= Obscure Records =

UK Record Label

Obscure Records was a U.K. record label which existed from 1975 to 1978. It was created and curated by Brian Eno. Ten albums were issued in the series. Most have detailed liner notes on their back covers, analyzing the compositions and providing a biography of the composer, in a format typical of classical music albums, and much of the material can be regarded as 20th-century classical music. The label provided a venue for experimental music.

==Discography==
===Obscure Records===

| Catalog | Year | Artist(s) | Title | Notes |
|---|---|---|---|---|
| Obscure no.1 | 1975 | Gavin Bryars | The Sinking of the Titanic | Release also contains Jesus' Blood Never Failed Me Yet, which includes Derek Bailey on guitar and Michael Nyman on organ. |
| Obscure no.2 | 1975 | Christopher Hobbs, John Adams, Gavin Bryars | Ensemble Pieces |  |
| Obscure no.3 | 1975 | Brian Eno | Discreet Music | Title track (side one) utilizes the tape loop system previously used by Fripp & Eno in (No Pussyfooting) and soon to be known as Frippertronics |
| Obscure no.4 | 1975 | David Toop, Max Eastley | New and Rediscovered Musical Instruments | David Toop's name appears first on the cover, but his tracks occupy side two.
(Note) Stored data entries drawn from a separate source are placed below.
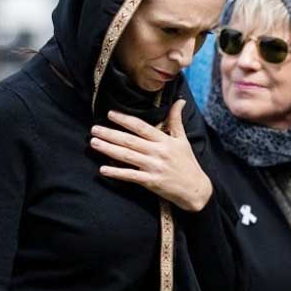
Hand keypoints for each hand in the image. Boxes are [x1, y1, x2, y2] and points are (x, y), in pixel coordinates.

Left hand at [89, 99, 212, 211]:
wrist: (196, 190)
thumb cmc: (187, 163)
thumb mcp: (183, 140)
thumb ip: (176, 120)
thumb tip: (180, 101)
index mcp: (165, 140)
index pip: (141, 127)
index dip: (125, 120)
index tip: (110, 114)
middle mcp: (158, 152)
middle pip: (130, 141)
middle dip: (110, 134)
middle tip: (94, 129)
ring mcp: (154, 167)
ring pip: (127, 156)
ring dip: (108, 149)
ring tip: (93, 143)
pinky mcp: (152, 182)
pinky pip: (131, 176)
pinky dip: (117, 172)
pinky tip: (103, 169)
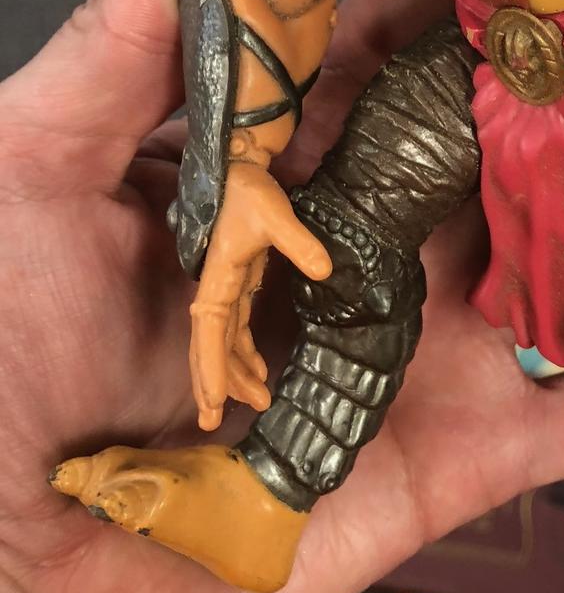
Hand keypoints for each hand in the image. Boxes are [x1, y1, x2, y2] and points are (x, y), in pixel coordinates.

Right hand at [189, 162, 330, 429]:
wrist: (239, 170)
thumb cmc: (249, 191)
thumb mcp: (276, 213)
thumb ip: (299, 242)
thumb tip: (325, 271)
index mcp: (218, 278)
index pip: (209, 331)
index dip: (211, 366)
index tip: (214, 400)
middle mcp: (216, 289)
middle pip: (208, 346)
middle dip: (212, 383)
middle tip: (214, 422)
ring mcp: (225, 289)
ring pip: (222, 342)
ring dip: (234, 372)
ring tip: (257, 402)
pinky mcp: (237, 284)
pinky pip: (236, 328)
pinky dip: (244, 352)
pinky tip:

Toop's tracks are incorrectly listed in backward order on both cover and label of Island and Polydor editions. The Virgin CD reissue retains the cover and label order, but adjusts the running order of the tracks on the disc itself to match |
| Obscure no.5 | 1976 | Jan Steele, John Cage | Voices and Instruments | Features Robert Wyatt singing two tracks |
| Obscure no.6 | 1976 | Michael Nyman | Decay Music |  |
| Obscure no.7 | 1976 | Members of the Penguin Café Orchestra | Music from the Penguin Café | Lists Simon Jeffes as the artist on the label only, on Island and Polydor editions |
| Obscure OBS-8 | 1978 | John White, Gavin Bryars | Machine Music |  |
| Obscure OBS-9 | 1978 | an opera by Tom Phillips, music by Gavin Bryars, libretto by Fred Orton | Irma |  |
| Obscure OBS-10 | 1978 | Harold Budd | The Pavilion of Dreams |  |

==Releases and editions==
The first seven albums were issued on the Obscure label in 1975 and 1976, manufactured and distributed in the UK by Island Records whose name appeared at the bottom of the label. These have a catalogue number expressed as "Obscure no. 1" through 7 on the covers, or "OBSCURE-1" etc. on the labels. All albums use the original, mostly black, cover art.